Neste âmbito, o autarca socialista não deixa de criticar o silêncio do executivo perante o confronto e as propostas da oposição.O momento mais revelador da sessão não foi o debate, foi a ausência dele”, refere, lembrando que dirigiu perguntas concretas à vereadora do Desporto, Dídia Antunes, mas não obteve resposta, e que a presidente da Câmara, Élia Ascensão, usou da palavra, mas também não respondeu às questões colocadas.

“Num órgão deliberativo, o silêncio é um ato político. E o que ficou ontem patente foi um padrão: o executivo fala quando quer, mas não presta contas quando é confrontado”, constata, lamentando ainda que a Mesa da Assembleia, que deveria funcionar como árbitro imparcial do debate democrático, se tenha limitado a conduzir os trabalhos sem exigir esclarecimentos. “Quando o executivo opta por ignorar perguntas objetivas e ninguém reclama resposta, a fiscalização política esvazia-se”, sublinha.

Prazos indefinidos: o associativismo à mercê do calendário político

Por outro lado, António Alves aponta o dedo ao facto de o regulamento não prever datas concretas, não havendo prazos definidos para a assinatura de contratos-programa, nem calendário para pagamentos. “Quem gere uma associação sabe o que isto significa: incerteza financeira permanente, planeamento impossível e compromissos assumidos sem garantia de quando, ou como, o apoio será formalizado”, alerta.

Segundo o socialista, um regulamento que não fixa prazos revela desconhecimento da realidade associativa. Como critica, enquanto que os dirigentes assumem responsabilidades pessoais, gerem equipas técnicas, atletas, fornecedores e trabalham com planeamento, “o Município reserva para si o direito de decidir quando abre candidaturas e quando paga”. Nesta ordem de ideias, questionou a vereadora em questão se aceitaria que o seu salário fosse processado “quando se processar” e pago “quando houver disponibilidade”. Naturalmente, não obteve resposta.

António Alves questionou ainda a ausência de critérios mensuráveis no regulamento, situação que, diz, abre espaço à subjetividade. “Quando a subjetividade entra na atribuição de dinheiros públicos, a transparência fica dependente da confiança política, não de regras objetivas”, alerta.

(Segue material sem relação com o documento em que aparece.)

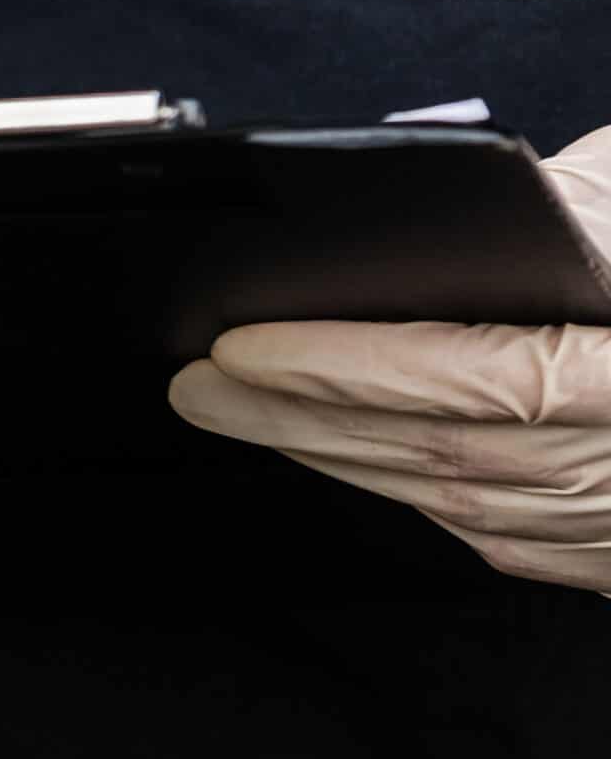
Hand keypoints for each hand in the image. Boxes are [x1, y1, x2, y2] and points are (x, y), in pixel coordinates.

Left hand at [169, 126, 610, 592]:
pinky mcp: (608, 559)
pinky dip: (392, 486)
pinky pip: (479, 528)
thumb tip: (481, 199)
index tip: (243, 345)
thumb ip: (583, 203)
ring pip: (439, 495)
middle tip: (191, 381)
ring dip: (321, 455)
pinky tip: (330, 453)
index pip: (467, 375)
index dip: (344, 365)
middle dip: (288, 418)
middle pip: (424, 449)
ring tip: (231, 409)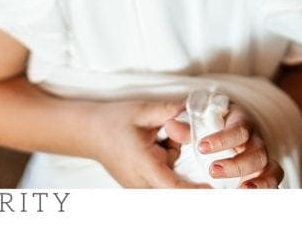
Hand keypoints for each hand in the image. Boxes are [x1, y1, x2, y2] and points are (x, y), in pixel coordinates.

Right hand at [89, 99, 204, 187]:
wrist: (87, 132)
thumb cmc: (112, 121)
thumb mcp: (142, 112)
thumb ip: (169, 112)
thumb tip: (194, 109)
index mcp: (143, 164)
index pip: (175, 187)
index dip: (196, 192)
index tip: (213, 191)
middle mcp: (141, 182)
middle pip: (176, 187)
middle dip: (187, 169)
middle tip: (174, 143)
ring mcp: (139, 188)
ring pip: (170, 183)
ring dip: (173, 164)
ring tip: (157, 139)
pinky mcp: (140, 187)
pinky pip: (162, 182)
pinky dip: (164, 166)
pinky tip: (152, 148)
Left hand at [162, 102, 284, 188]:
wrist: (234, 124)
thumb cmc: (215, 122)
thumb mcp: (201, 119)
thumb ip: (187, 126)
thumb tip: (171, 126)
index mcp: (240, 121)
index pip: (237, 129)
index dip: (222, 139)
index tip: (201, 147)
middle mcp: (256, 139)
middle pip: (255, 152)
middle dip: (235, 164)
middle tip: (212, 170)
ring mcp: (262, 155)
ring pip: (268, 166)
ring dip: (257, 180)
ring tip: (239, 190)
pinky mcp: (266, 169)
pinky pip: (275, 178)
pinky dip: (266, 186)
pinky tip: (248, 193)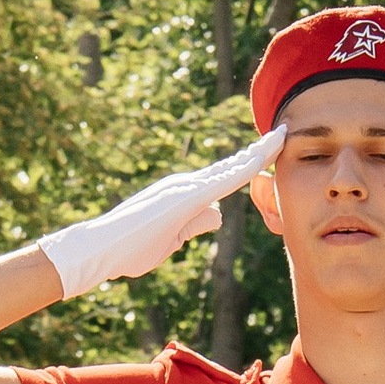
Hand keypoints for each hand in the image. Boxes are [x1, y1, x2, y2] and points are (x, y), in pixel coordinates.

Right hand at [37, 132, 283, 301]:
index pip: (225, 176)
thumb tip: (217, 214)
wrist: (101, 250)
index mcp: (186, 193)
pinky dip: (245, 168)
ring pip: (231, 167)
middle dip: (259, 151)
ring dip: (257, 153)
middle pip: (232, 165)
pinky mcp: (185, 196)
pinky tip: (263, 158)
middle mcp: (188, 183)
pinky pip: (223, 180)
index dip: (248, 164)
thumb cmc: (130, 248)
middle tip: (283, 134)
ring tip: (281, 136)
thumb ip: (195, 225)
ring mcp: (186, 187)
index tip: (270, 154)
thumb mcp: (173, 239)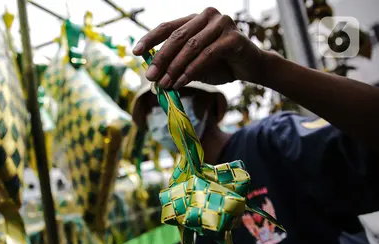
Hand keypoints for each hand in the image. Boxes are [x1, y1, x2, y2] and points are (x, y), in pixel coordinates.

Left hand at [132, 7, 266, 88]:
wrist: (250, 67)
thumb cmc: (221, 64)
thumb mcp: (194, 64)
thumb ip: (177, 64)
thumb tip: (153, 75)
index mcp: (195, 19)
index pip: (168, 26)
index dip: (150, 39)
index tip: (135, 52)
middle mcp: (207, 16)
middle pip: (177, 36)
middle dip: (161, 59)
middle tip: (150, 77)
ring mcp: (222, 24)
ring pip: (191, 46)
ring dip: (175, 68)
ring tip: (165, 84)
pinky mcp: (233, 38)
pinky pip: (207, 55)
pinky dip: (192, 70)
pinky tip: (181, 82)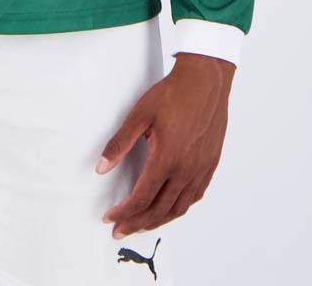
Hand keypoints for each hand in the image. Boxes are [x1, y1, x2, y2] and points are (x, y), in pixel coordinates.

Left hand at [94, 52, 233, 237]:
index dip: (123, 212)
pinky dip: (178, 208)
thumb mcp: (139, 115)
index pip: (141, 197)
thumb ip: (119, 143)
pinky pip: (194, 197)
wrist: (206, 81)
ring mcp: (201, 170)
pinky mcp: (210, 165)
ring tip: (140, 225)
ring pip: (178, 208)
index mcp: (167, 159)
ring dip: (157, 221)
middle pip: (159, 210)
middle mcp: (186, 170)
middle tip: (119, 230)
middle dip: (136, 224)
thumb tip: (101, 167)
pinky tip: (169, 207)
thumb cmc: (173, 94)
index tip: (110, 218)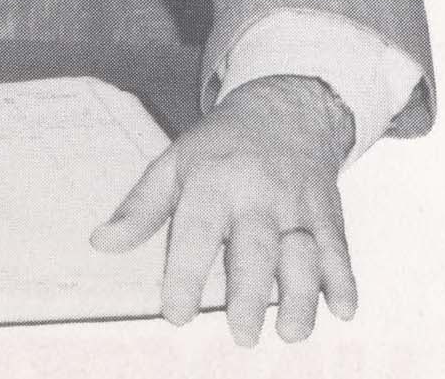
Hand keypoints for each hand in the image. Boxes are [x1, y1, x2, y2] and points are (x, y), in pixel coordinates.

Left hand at [91, 75, 355, 345]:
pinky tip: (342, 309)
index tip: (176, 314)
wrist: (283, 110)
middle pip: (255, 245)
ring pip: (302, 252)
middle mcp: (257, 192)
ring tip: (289, 333)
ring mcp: (296, 203)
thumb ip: (140, 208)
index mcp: (212, 179)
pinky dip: (343, 280)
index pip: (197, 229)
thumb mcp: (173, 163)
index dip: (185, 273)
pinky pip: (339, 249)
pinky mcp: (328, 214)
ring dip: (301, 296)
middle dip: (250, 292)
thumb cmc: (220, 146)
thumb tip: (101, 243)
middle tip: (241, 334)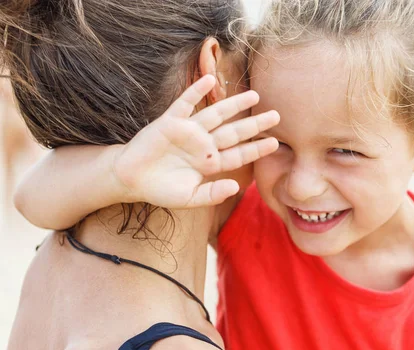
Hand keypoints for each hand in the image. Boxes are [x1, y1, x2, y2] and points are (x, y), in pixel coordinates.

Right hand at [113, 75, 278, 207]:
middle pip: (234, 131)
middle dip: (255, 124)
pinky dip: (196, 91)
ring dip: (234, 104)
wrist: (130, 180)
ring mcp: (188, 131)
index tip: (275, 143)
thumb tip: (236, 187)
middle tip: (276, 115)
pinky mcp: (170, 122)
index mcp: (210, 163)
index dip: (256, 149)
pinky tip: (210, 80)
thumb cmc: (161, 190)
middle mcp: (203, 144)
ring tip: (254, 95)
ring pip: (216, 114)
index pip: (238, 154)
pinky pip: (185, 103)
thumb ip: (212, 194)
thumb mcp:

Um concelho dinâmico, um regulamento vazio

O socialista dá nota que Santa Cruz é um dos concelhos com maior expressão desportiva da Região, com milhares de atletas federados, dezenas de modalidades e associações com trabalho consistente no terreno. Ainda assim, lamenta, que o desporto continue diluído num regulamento generalista que não reconhece a sua especificidade estratégica.

António Alves reafirma que o debate de ontem revelou um executivo pouco disponível para o contraditório, um regulamento que evita compromissos concretos e uma arquitetura normativa que privilegia margem de decisão política, em detrimento de critérios objetivos. “Quando a política pública se afasta da previsibilidade e da mensuração, não é o executivo que sente primeiro o impacto. São as associações, são os dirigentes voluntários, são os atletas e todos os demais agentes associativos. E isso, mais do que uma divergência partidária, é uma escolha política”, remata.